Scientists who developed a faster-growing catfish won the USDA Agricultural Research Service's top technology transfer award for 2003.
ARS Scientists Honored for Tech Transfer Efforts

January 28, 2004


Scientists who developed a faster-growing catfish won the USDA Agricultural Research Service's top technology transfer award for 2003.

The winners of the research agency's "Outstanding Effort in Technology Transfer in 2003" are members of research teams. The Catfish Genetics Research Team in Stoneville, Miss., consists of William R. Wolters, Geoffrey C. Waldbieser, Brian G. Bosworth and Jeffrey T. Silverstein.

"This year's winners continue to show how effective ARS scientists are in moving technology from the laboratory to the marketplace, where consumers and industry benefit," said Edward B. Knipling, acting ARS administrator. He awarded the winners yesterday during a ceremony in New Orleans, La.

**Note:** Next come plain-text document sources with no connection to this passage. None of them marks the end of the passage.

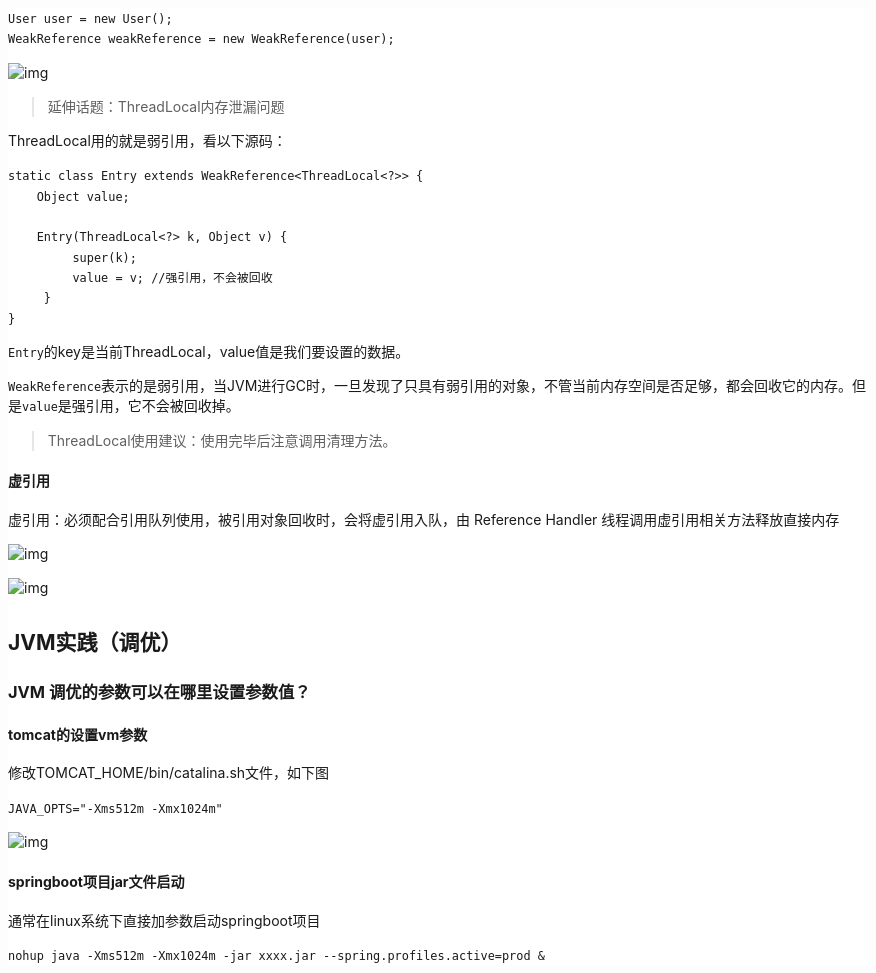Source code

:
 ```
User user = new User();
WeakReference weakReference = new WeakReference(user);
```

![img](https://image.hyly.net/i/2025/09/22/61a573b3b668f6302274d8b3dbcbf0e4-0.webp)

> 延伸话题：ThreadLocal内存泄漏问题

ThreadLocal用的就是弱引用，看以下源码：

```
static class Entry extends WeakReference<ThreadLocal<?>> {
    Object value;

    Entry(ThreadLocal<?> k, Object v) {
         super(k);
         value = v; //强引用，不会被回收
     }
}
```

`Entry`的key是当前ThreadLocal，value值是我们要设置的数据。

`WeakReference`表示的是弱引用，当JVM进行GC时，一旦发现了只具有弱引用的对象，不管当前内存空间是否足够，都会回收它的内存。但是`value`是强引用，它不会被回收掉。

> ThreadLocal使用建议：使用完毕后注意调用清理方法。

#### 虚引用

虚引用：必须配合引用队列使用，被引用对象回收时，会将虚引用入队，由 Reference Handler 线程调用虚引用相关方法释放直接内存

![img](https://image.hyly.net/i/2025/09/22/5fe348ae207adf1a3052b720c719052f-0.webp)

![img](https://image.hyly.net/i/2025/09/22/441eb61bff32e97d9f448215c3bd16b1-0.webp)

##  JVM实践（调优）

### JVM 调优的参数可以在哪里设置参数值？

#### tomcat的设置vm参数

修改TOMCAT_HOME/bin/catalina.sh文件，如下图

```
JAVA_OPTS="-Xms512m -Xmx1024m" 
```

![img](https://image.hyly.net/i/2025/09/22/74b94211fb3fda2d292e24705dde5618-0.webp)

#### springboot项目jar文件启动

通常在linux系统下直接加参数启动springboot项目

```
nohup java -Xms512m -Xmx1024m -jar xxxx.jar --spring.profiles.active=prod &
```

The new catfish line, NWAC103, was named in recognition of the Thad Cochran National Warmwater Aquaculture Center (NWAC) in Stoneville, where it was released jointly in 2001 by ARS and the Mississippi Agricultural and Forestry Experiment Station. During performance trials, NWAC103 catfish consumed 10 percent more feed and grew 10 to 20 percent faster than commercial catfish.

The catfish industry in the United States has a farm-gate value of about $409 million, the highest value of any cultured aquatic species. Until the release of NWAC103, genetic improvement has had little impact on commercial catfish production. Since its release, NWAC103's popularity has grown, and in 2002 it held 14 percent of the market.